- CONSIGNE: Citez tous les courants de pensée au succès desquels, selon le texte consacré à Jacques Bouveresse, celui-ci a opposé la défense de la raison, des Lumières et du réalisme.

- TEXTE PROPOSÉ:
Jacques Bouveresse, le combat pour la raison et pour la vérité
« La bonne démarche consiste à associer les pensées mortes aux vivantes et à reconnaître l’importance des deux. Très tôt, je me suis senti appelé à servir les pensées vivantes, et de toute ma vie, je n’ai pu faire autre chose que défendre les mortes contre les malentendus des vivantes. » Robert Musil, L’homme sans qualités.
Cette seule citation de L’homme sans qualités donne un aperçu du travail philosophique et des combats qui ont nourri l’oeuvre de Jacques Bouveresse, qui vient de nous quitter. Face au succès de l’antirationalisme, du relativisme et d’une métaphysique réactionnaire, Bouveresse n’a cessé de défendre la raison, les Lumières et le réalisme. Dans ces choix et ces positionnements, l’enjeu fut toujours de défendre ce qui lui semblait injustement attaqué. Il s’identifiait d’ailleurs assez fréquemment à des figures comme celle de Karl Kraus, qui représentait pour lui « l’homme de la juste colère ». C’est ce sentiment d’injustice et de malhonnêteté qui lui a dicté nombre de ses ouvrages, motivés par ce qu’il appelait des « émotions rationnelles ».
Passionné de musique et de littérature, mais aussi de sciences, au sujet desquelles il éprouvait le regret de ne pas avoir suffisamment de connaissances, il héritait d’une culture encyclopédique et de l’universalisme des philosophes des Lumières. C’est pourquoi il refusait, non sans malice, les impératifs académiques de la spécialisation et l’organisation institutionnalisée des champs disciplinaires. Ses nombreux travaux sur Musil témoignent de ce souci de questionner les frontières, en l’occurrence, entre philosophie et littérature, ne sacrifiant toutefois jamais l’exactitude à la profondeur, se gardant de succomber au vertige de l’analogie.
Jacques Bouveresse vient de s’éteindre et il laisse orphelin toute une génération de chercheurs marquée par son œuvre et sa conception de la philosophie. Je n’appartiens pas à la génération des « élèves » de Bouveresse, qui ont prolongé pour les uns, les études wittgensteiniennes qu’il a introduites en France, pour les autres, ses travaux sur le rationalisme et la connaissance. Je fais partie de la « seconde génération », celle des élèves de ses élèves qui n’en finissent pas d’hériter de sa pensée.

- DONNÉES ENREGISTRÉES:
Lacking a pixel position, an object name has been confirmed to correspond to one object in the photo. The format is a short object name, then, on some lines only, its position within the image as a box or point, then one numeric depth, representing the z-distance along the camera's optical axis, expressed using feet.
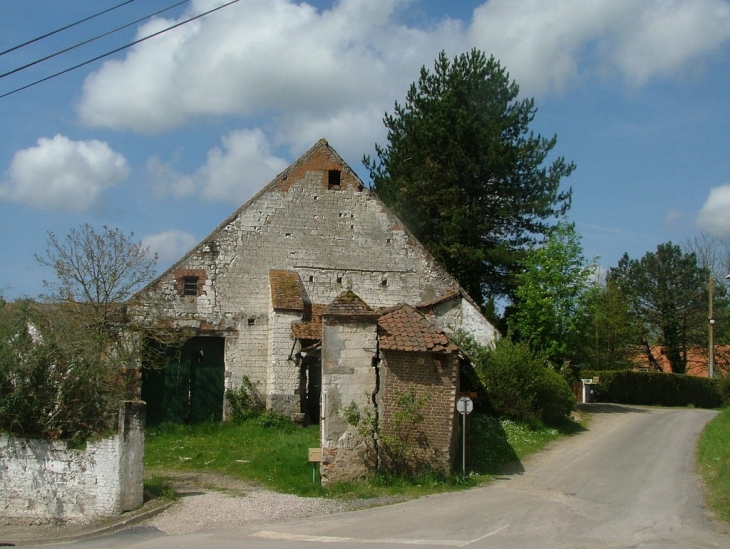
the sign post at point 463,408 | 49.44
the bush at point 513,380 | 65.77
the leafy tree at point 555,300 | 87.51
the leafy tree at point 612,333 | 140.97
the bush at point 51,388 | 42.14
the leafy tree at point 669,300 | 161.27
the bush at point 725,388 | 98.84
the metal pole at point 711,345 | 139.44
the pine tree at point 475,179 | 95.25
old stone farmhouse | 69.41
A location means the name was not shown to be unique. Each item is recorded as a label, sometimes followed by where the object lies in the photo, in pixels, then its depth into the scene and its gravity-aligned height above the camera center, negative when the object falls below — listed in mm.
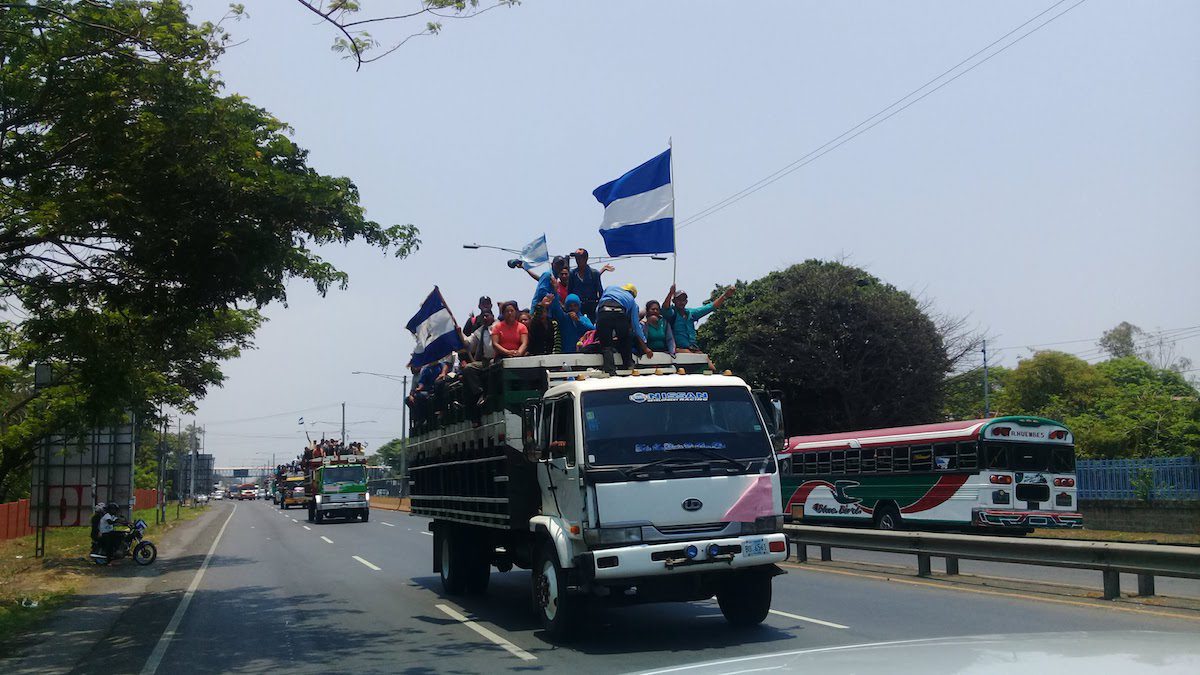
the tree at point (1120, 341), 95562 +10103
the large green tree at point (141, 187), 11750 +3517
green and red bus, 24016 -523
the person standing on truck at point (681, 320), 12461 +1674
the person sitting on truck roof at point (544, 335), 12180 +1495
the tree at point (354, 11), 9492 +4162
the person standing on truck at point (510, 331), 12438 +1568
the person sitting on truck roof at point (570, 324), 12094 +1600
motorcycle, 22891 -1679
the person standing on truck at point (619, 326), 11023 +1429
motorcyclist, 22422 -1344
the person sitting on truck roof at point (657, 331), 12086 +1502
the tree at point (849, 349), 41781 +4329
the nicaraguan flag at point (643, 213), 15086 +3588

- CORRIGÉ: L'antirationalisme, le relativisme et une métaphysique réactionnaire.